## Your instructions
Can you reproduce the listing below line for line with no changes, leaving out the pictures?

────

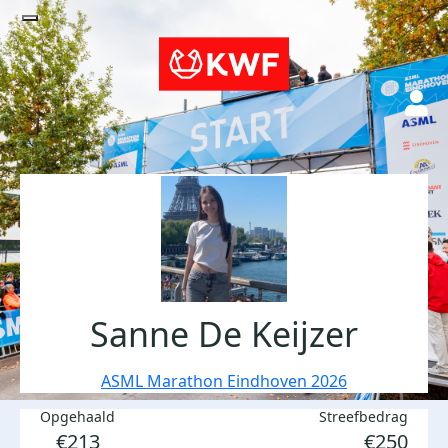
Sanne De Keijzer
ASML Marathon Eindhoven 2026
Opgehaald
Streefbedrag
€213
€250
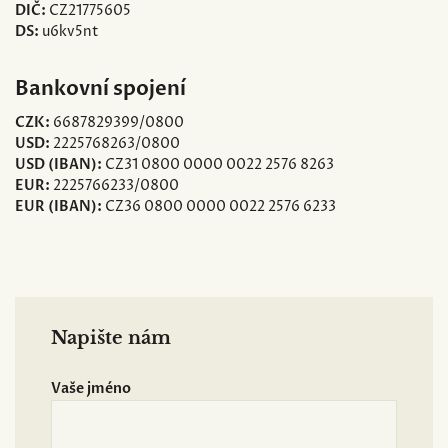
DIČ:
CZ21775605
DS:
u6kv5nt
Bankovní spojení
CZK:
6687829399/0800
USD:
2225768263/0800
USD (IBAN):
CZ31 0800 0000 0022 2576 8263
EUR:
2225766233/0800
EUR (IBAN):
CZ36 0800 0000 0022 2576 6233
Napište nám
Vaše jméno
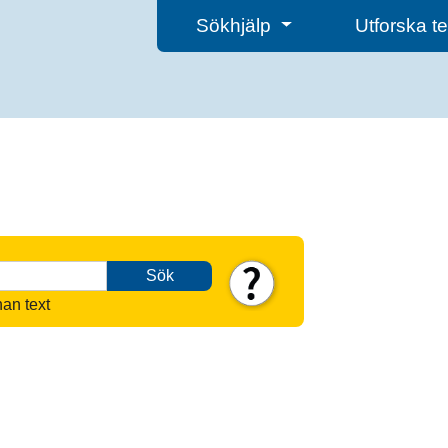
Sökhjälp
Utforska 
Sök
nan text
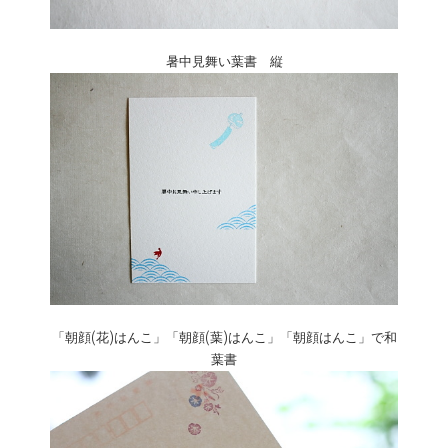
暑中見舞い葉書 縦
「朝顔(花)はんこ」「朝顔(葉)はんこ」「朝顔はんこ」で和
葉書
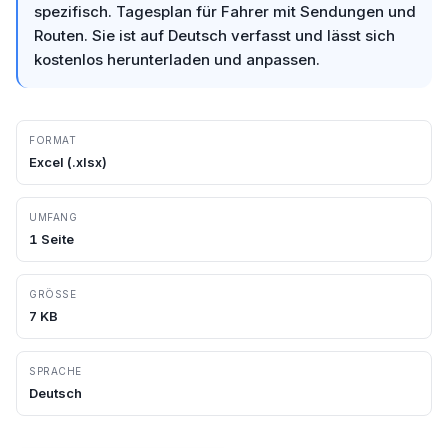
spezifisch. Tagesplan für Fahrer mit Sendungen und
Routen. Sie ist auf Deutsch verfasst und lässt sich
kostenlos herunterladen und anpassen.
FORMAT
Excel
(.
xlsx
)
UMFANG
1
Seite
GRÖSSE
7
KB
SPRACHE
Deutsch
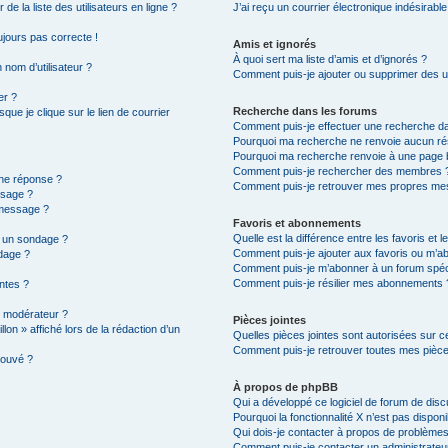
e la liste des utilisateurs en ligne ?
J’ai reçu un courrier électronique indésirable
oujours pas correcte !
Amis et ignorés
À quoi sert ma liste d’amis et d’ignorés ?
 nom d’utilisateur ?
Comment puis-je ajouter ou supprimer des uti
er ?
Recherche dans les forums
ue je clique sur le lien de courrier
Comment puis-je effectuer une recherche d
Pourquoi ma recherche ne renvoie aucun rés
Pourquoi ma recherche renvoie à une page 
Comment puis-je rechercher des membres 
une réponse ?
Comment puis-je retrouver mes propres mes
ssage ?
 message ?
Favoris et abonnements
Quelle est la différence entre les favoris et
à un sondage ?
Comment puis-je ajouter aux favoris ou m’ab
dage ?
Comment puis-je m’abonner à un forum spéc
Comment puis-je résilier mes abonnements 
intes ?
 modérateur ?
Pièces jointes
lon » affiché lors de la rédaction d’un
Quelles pièces jointes sont autorisées sur c
Comment puis-je retrouver toutes mes pièce
rouvé ?
À propos de phpBB
Qui a développé ce logiciel de forum de dis
Pourquoi la fonctionnalité X n’est pas disponi
Qui dois-je contacter à propos de problèmes
Comment puis-je contacter un administrateu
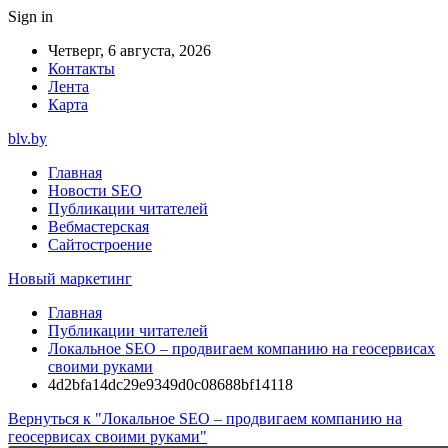
Sign in
Четверг, 6 августа, 2026
Контакты
Лента
Карта
blv.by
Главная
Новости SEO
Публикации читателей
Вебмастерская
Сайтостроение
Новый маркетинг
Главная
Публикации читателей
Локальное SEO – продвигаем компанию на геосервисах
своими руками
4d2bfa14dc29e9349d0c08688bf14118
Вернуться к "Локальное SEO – продвигаем компанию на
геосервисах своими руками"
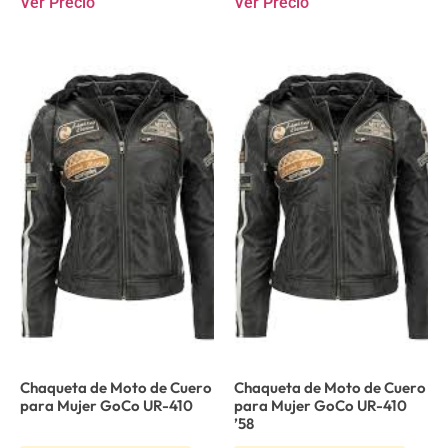
Ver Precio
Ver Precio
Chaqueta de Moto de Cuero
Chaqueta de Moto de Cuero
para Mujer GoCo UR-410
para Mujer GoCo UR-410
’58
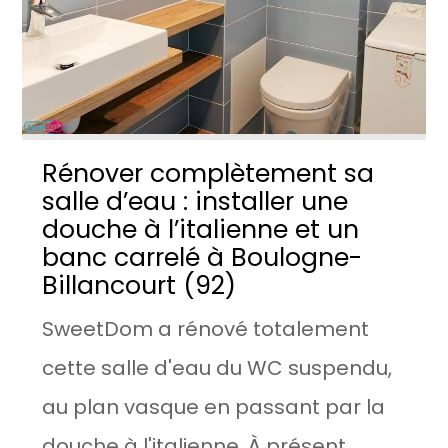
Rénover complètement sa
salle d’eau : installer une
douche à l’italienne et un
banc carrelé à Boulogne-
Billancourt (92)
SweetDom a rénové totalement
cette salle d'eau du WC suspendu,
au plan vasque en passant par la
douche à l'italienne. À présent,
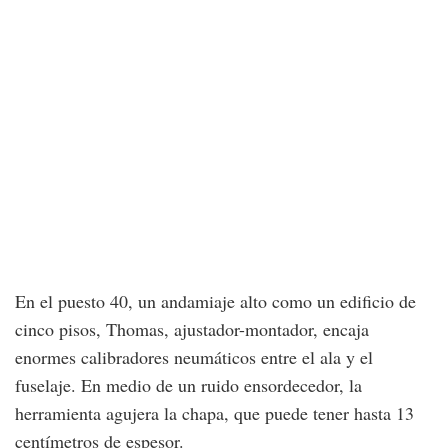
En el puesto 40, un andamiaje alto como un edificio de
cinco pisos, Thomas, ajustador-montador, encaja
enormes calibradores neumáticos entre el ala y el
fuselaje. En medio de un ruido ensordecedor, la
herramienta agujera la chapa, que puede tener hasta 13
centímetros de espesor.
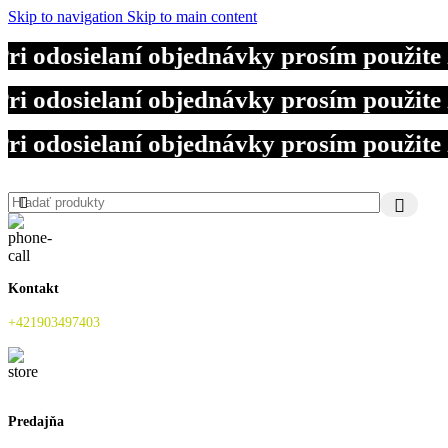
Skip to navigation
Skip to main content
dosielaní objednávky prosím použite zľ
dosielaní objednávky prosím použite zľ
dosielaní objednávky prosím použite zľ
Kontakt
+421903497403
Predajňa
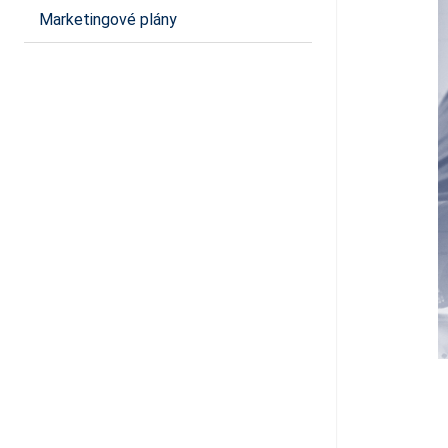
Marketingové plány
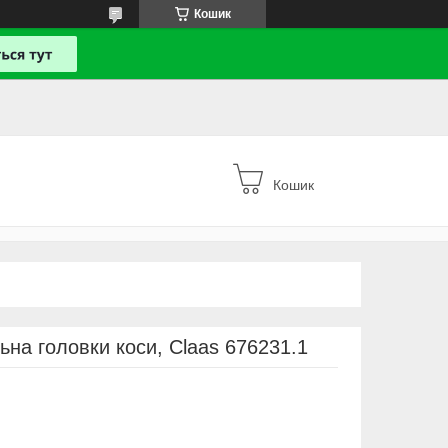
Кошик
Кошик
ьна головки коси, Claas 676231.1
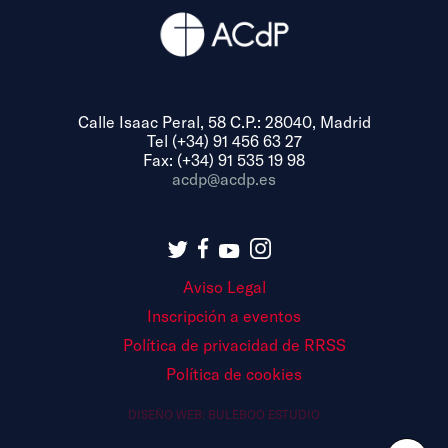
Calle Isaac Peral, 58 C.P.: 28040, Madrid
Tel (+34) 91 456 63 27
Fax: (+34) 91 535 19 98
acdp@acdp.es
Aviso Legal
Inscripción a eventos
Política de privacidad de RRSS
Política de cookies
DISEÑO WEB:
BULEBOO ESTUDIO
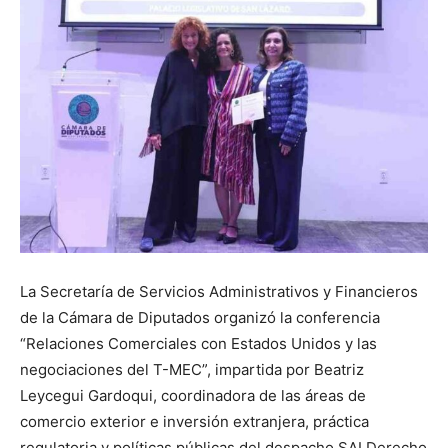
La Secretaría de Servicios Administrativos y Financieros
de la Cámara de Diputados organizó la conferencia
“Relaciones Comerciales con Estados Unidos y las
negociaciones del T-MEC”, impartida por Beatriz
Leycegui Gardoqui, coordinadora de las áreas de
comercio exterior e inversión extranjera, práctica
regulatoria y políticas públicas del despacho SAI Derecho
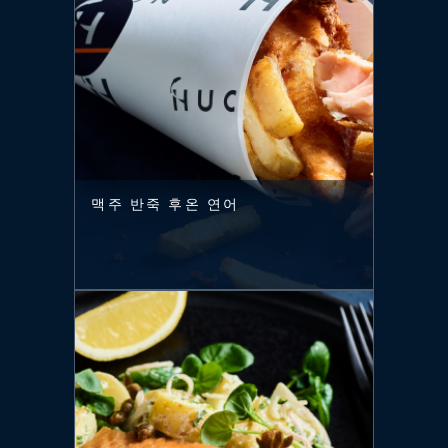
맥주 반죽 후온 연어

────

## Answer space
Sanne De Keijzer
ASML Marathon Eindhoven 2026
Opgehaald
Streefbedrag
€213
€250
DIČ:
CZ21775605
DS:
u6kv5nt
Bankovní spojení
CZK:
6687829399/0800
USD:
2225768263/0800
USD (IBAN):
CZ31 0800 0000 0022 2576 8263
EUR:
2225766233/0800
EUR (IBAN):
CZ36 0800 0000 0022 2576 6233
Napište nám
Vaše jméno
Sökhjälp
Utforska 
Sök
nan text
暑中見舞い葉書 縦
「朝顔(花)はんこ」「朝顔(葉)はんこ」「朝顔はんこ」で和
葉書
spezifisch. Tagesplan für Fahrer mit Sendungen und
Routen. Sie ist auf Deutsch verfasst und lässt sich
kostenlos herunterladen und anpassen.
FORMAT
Excel
(.
xlsx
)
UMFANG
1
Seite
GRÖSSE
7
KB
SPRACHE
Deutsch
e la liste des utilisateurs en ligne ?
J’ai reçu un courrier électronique indésirable
oujours pas correcte !
Amis et ignorés
À quoi sert ma liste d’amis et d’ignorés ?
 nom d’utilisateur ?
Comment puis-je ajouter ou supprimer des uti
er ?
Recherche dans les forums
ue je clique sur le lien de courrier
Comment puis-je effectuer une recherche d
Pourquoi ma recherche ne renvoie aucun rés
Pourquoi ma recherche renvoie à une page 
Comment puis-je rechercher des membres 
une réponse ?
Comment puis-je retrouver mes propres mes
ssage ?
 message ?
Favoris et abonnements
Quelle est la différence entre les favoris et
à un sondage ?
Comment puis-je ajouter aux favoris ou m’ab
dage ?
Comment puis-je m’abonner à un forum spéc
Comment puis-je résilier mes abonnements 
intes ?
 modérateur ?
Pièces jointes
lon » affiché lors de la rédaction d’un
Quelles pièces jointes sont autorisées sur c
Comment puis-je retrouver toutes mes pièce
rouvé ?
À propos de phpBB
Qui a développé ce logiciel de forum de dis
Pourquoi la fonctionnalité X n’est pas disponi
Qui dois-je contacter à propos de problèmes
Comment puis-je contacter un administrateu
Sign in
Четверг, 6 августа, 2026
Контакты
Лента
Карта
blv.by
Главная
Новости SEO
Публикации читателей
Вебмастерская
Сайтостроение
Новый маркетинг
Главная
Публикации читателей
Локальное SEO – продвигаем компанию на геосервисах
своими руками
4d2bfa14dc29e9349d0c08688bf14118
Вернуться к "Локальное SEO – продвигаем компанию на
геосервисах своими руками"
Ver Precio
Ver Precio
Chaqueta de Moto de Cuero
Chaqueta de Moto de Cuero
para Mujer GoCo UR-410
para Mujer GoCo UR-410
’58
Rénover complètement sa
salle d’eau : installer une
douche à l’italienne et un
banc carrelé à Boulogne-
Billancourt (92)
SweetDom a rénové totalement
cette salle d'eau du WC suspendu,
au plan vasque en passant par la
douche à l'italienne. À présent,
En el puesto 40, un andamiaje alto como un edificio de
cinco pisos, Thomas, ajustador-montador, encaja
enormes calibradores neumáticos entre el ala y el
fuselaje. En medio de un ruido ensordecedor, la
herramienta agujera la chapa, que puede tener hasta 13
centímetros de espesor.
Skip to navigation
Skip to main content
dosielaní objednávky prosím použite zľ
dosielaní objednávky prosím použite zľ
dosielaní objednávky prosím použite zľ
Kontakt
+421903497403
Predajňa
Marketingové plány
Кошик
Кошик
ьна головки коси, Claas 676231.1
Calle Isaac Peral, 58 C.P.: 28040, Madrid
Tel (+34) 91 456 63 27
Fax: (+34) 91 535 19 98
acdp@acdp.es
Aviso Legal
Inscripción a eventos
Política de privacidad de RRSS
Política de cookies
DISEÑO WEB:
BULEBOO ESTUDIO
La Secretaría de Servicios Administrativos y Financieros
de la Cámara de Diputados organizó la conferencia
“Relaciones Comerciales con Estados Unidos y las
negociaciones del T-MEC”, impartida por Beatriz
Leycegui Gardoqui, coordinadora de las áreas de
comercio exterior e inversión extranjera, práctica
regulatoria y políticas públicas del despacho SAI Derecho
맥주 반죽 후온 연어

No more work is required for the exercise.